**Task item:**
Since the pictures are not wanted, copy only the text of every record exactly.

*** Information supplied Section Begins ***

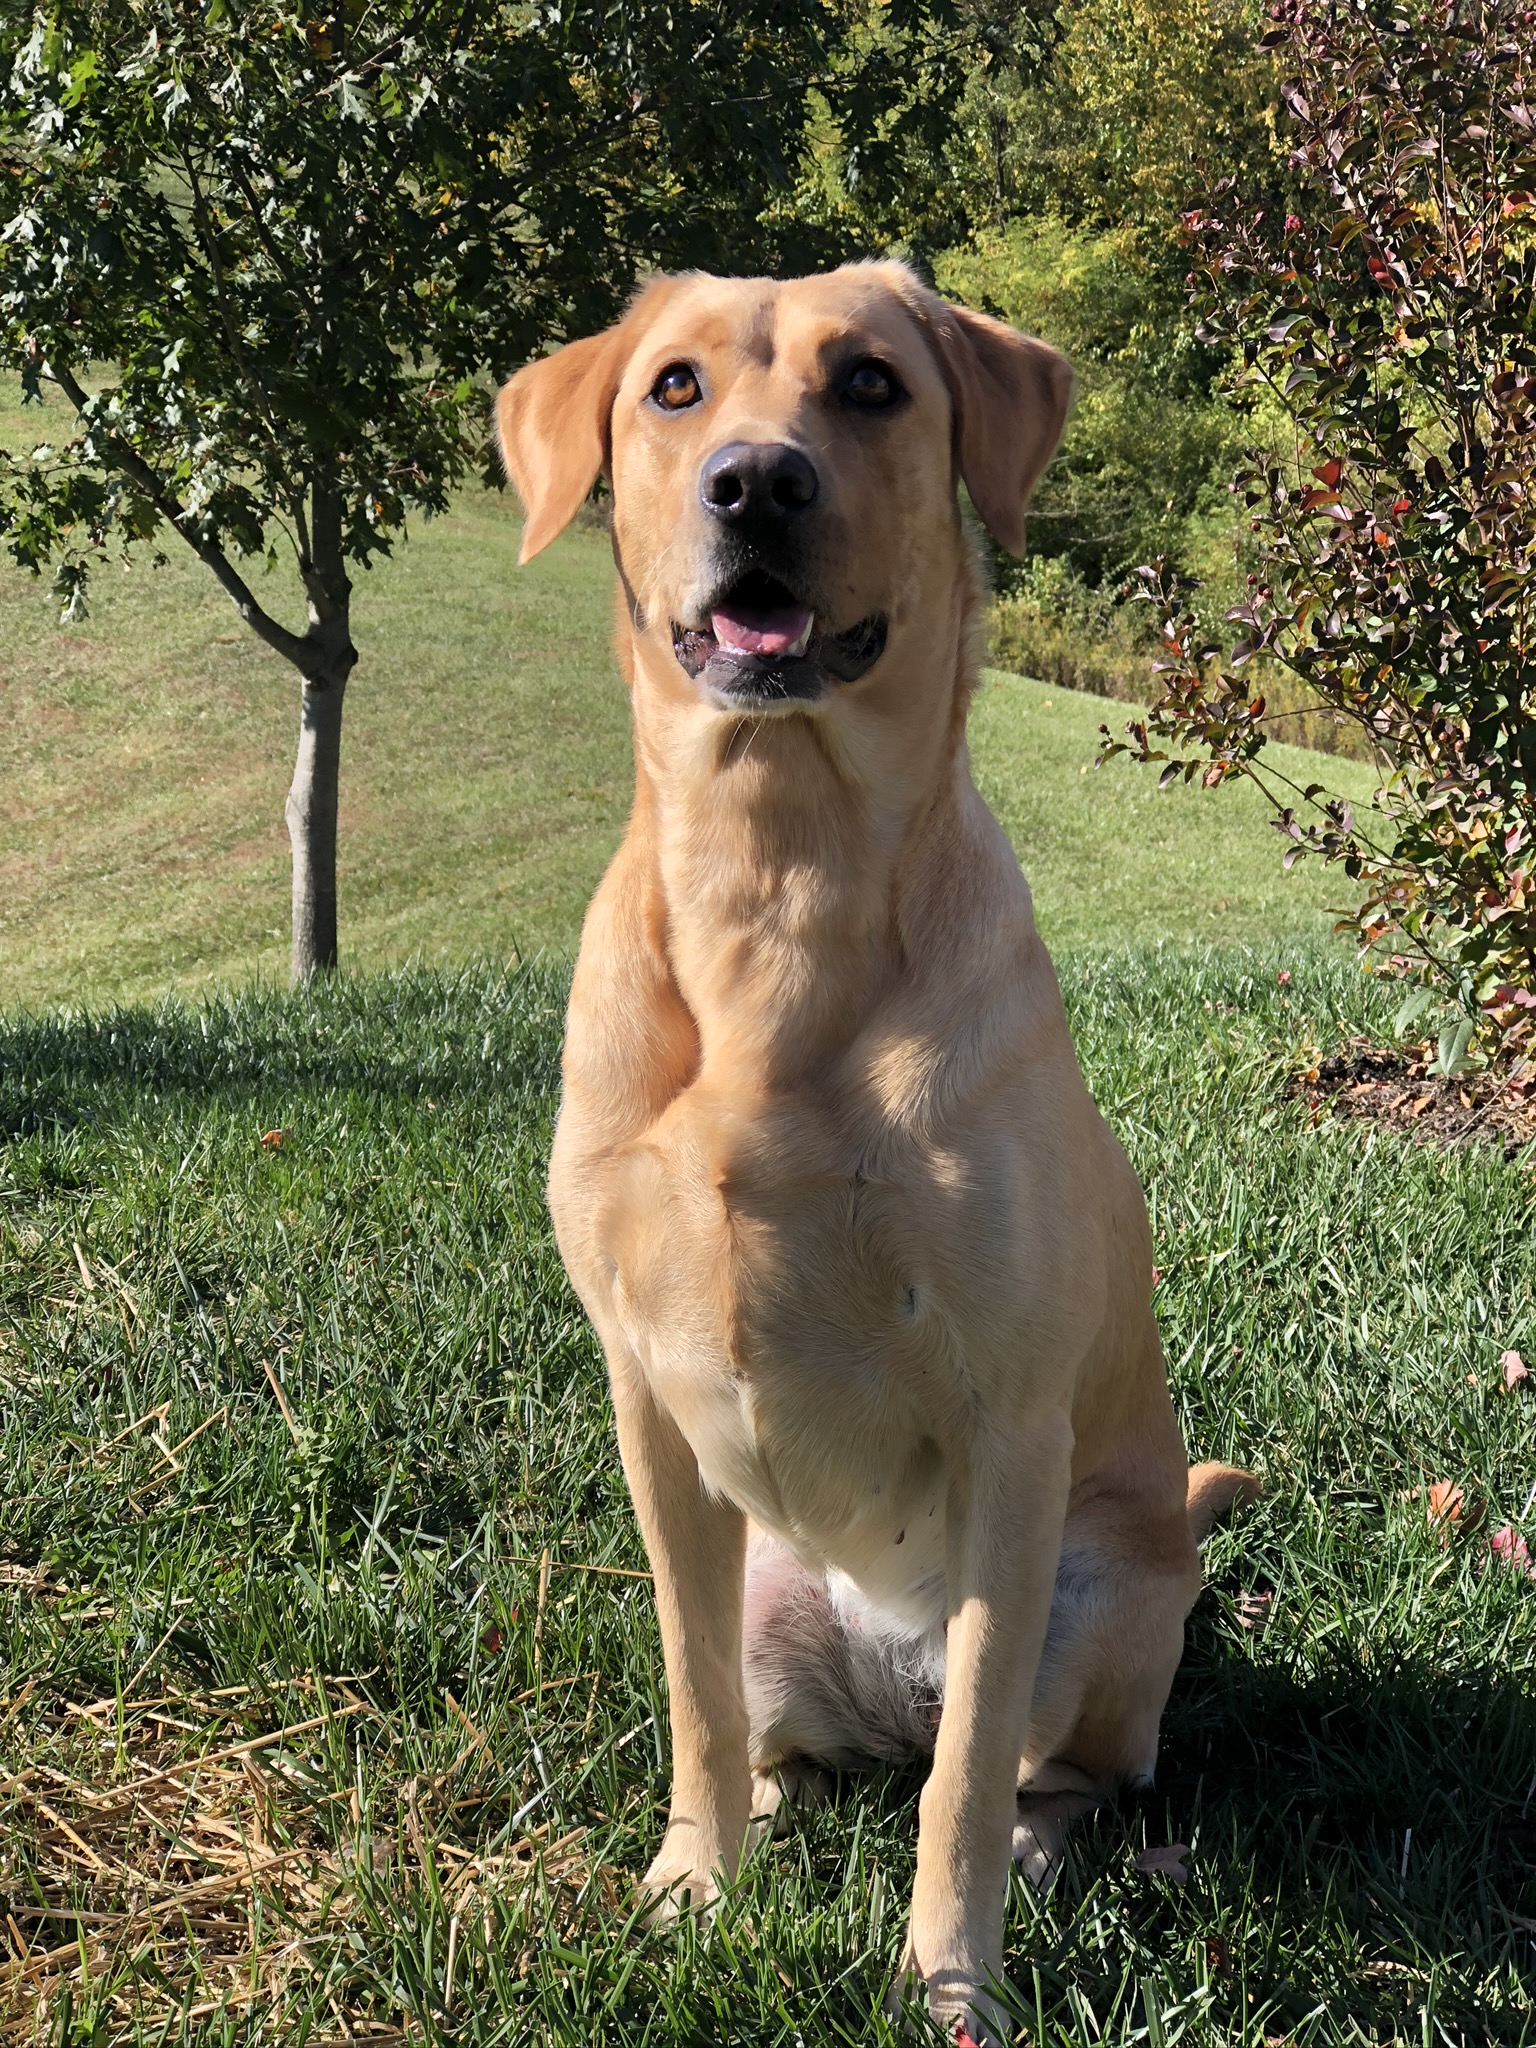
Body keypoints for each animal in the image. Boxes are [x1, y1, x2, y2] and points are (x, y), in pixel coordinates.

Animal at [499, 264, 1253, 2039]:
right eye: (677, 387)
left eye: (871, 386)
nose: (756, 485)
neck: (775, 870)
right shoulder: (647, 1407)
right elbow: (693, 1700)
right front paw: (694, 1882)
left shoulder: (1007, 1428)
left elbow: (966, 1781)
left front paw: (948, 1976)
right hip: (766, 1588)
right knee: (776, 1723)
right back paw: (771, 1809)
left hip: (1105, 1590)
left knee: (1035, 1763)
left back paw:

*** Information supplied Section Ends ***

**Solution for this problem:**
Body keypoints for each animal in the image. Boxes are [x1, y1, x2, y2] and points are (x, y), in pixel coordinates.

Animal at [499, 264, 1253, 2039]:
right eye: (677, 387)
left eye: (871, 386)
nose: (756, 485)
neck: (775, 870)
right shoulder: (647, 1407)
right elbow: (693, 1700)
right front paw: (694, 1882)
left shoulder: (1007, 1428)
left elbow: (966, 1781)
left front paw: (948, 1976)
right hip: (766, 1588)
right knee: (776, 1723)
right back paw: (771, 1809)
left hip: (1105, 1590)
left knee: (1035, 1763)
left back paw:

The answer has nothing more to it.